Department of Natural Resources spokesman Chris McCloud said some of Quinn's proposed fee increases need lawmakers' approval, and others need to work through the department's own process for changing rules.

That could take until the state's next fiscal year, which begins in July, McCloud said.

"We don't really have a timeline for that," he said.

Among the fee proposals is a $5 charge for parking at state parks, with $25 yearly passes available. Quinn also has proposed an increase in resident fishing license fees from $12.50 to $19.50, a $3 boat launch fee for Lake Shelbyville, Rend Lake, and Carlyle Lake, and various hunting license increases.

McCloud said there's room for negotiation with lawmakers.

"These, obviously, are proposals," he said.

State Rep.
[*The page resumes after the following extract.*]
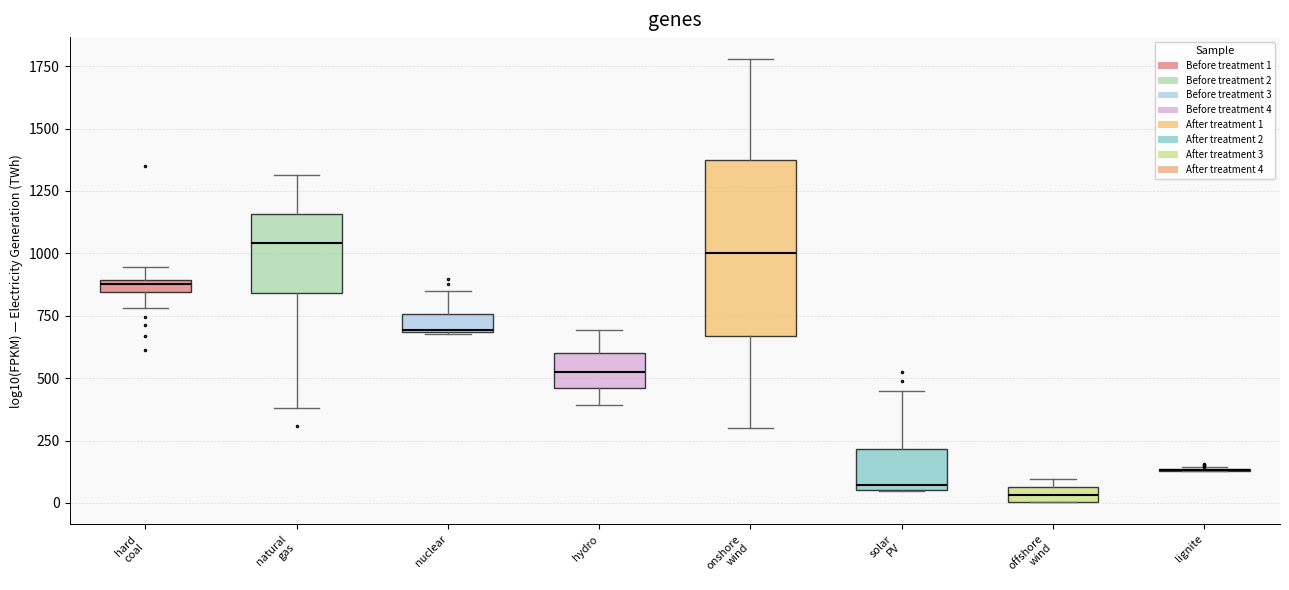

Which box is the tallest, from its lower edge to its upper edge?

onshore wind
Dan Reitz, a Steeleville Democrat who acts as the leader of lawmakers concerned with hunting and fishing issues, said the fee increases could be tolerable if they're guaranteed to be used for outdoors purposes.

He noted, for instance, that hunters were mostly amenable to an increase in pheasant hunting permits last year.
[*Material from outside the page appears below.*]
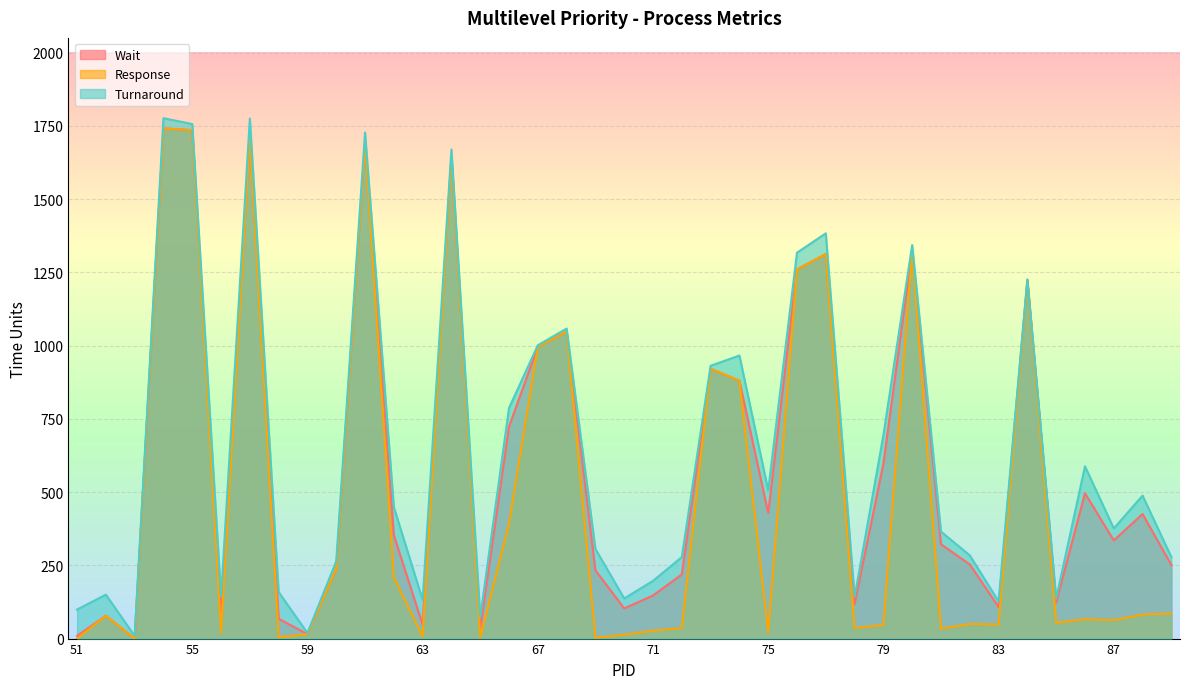

What is the difference between the second highest and minimum values in the Response series?

1735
"I don't think most hunters would have a problem with this," he said.

Reitz did caution, though, that Quinn use common sense in implementing the fees. For example, he said it wouldn't make much sense if the state had to spend a lot of money hiring new people to collect the parking fees at parks.

Still, Reitz said, lawmakers could be inclined to go along with the new fees if they'd guaranteed parks wouldn't be closed, as they were under former Gov. Rod Blagojevich.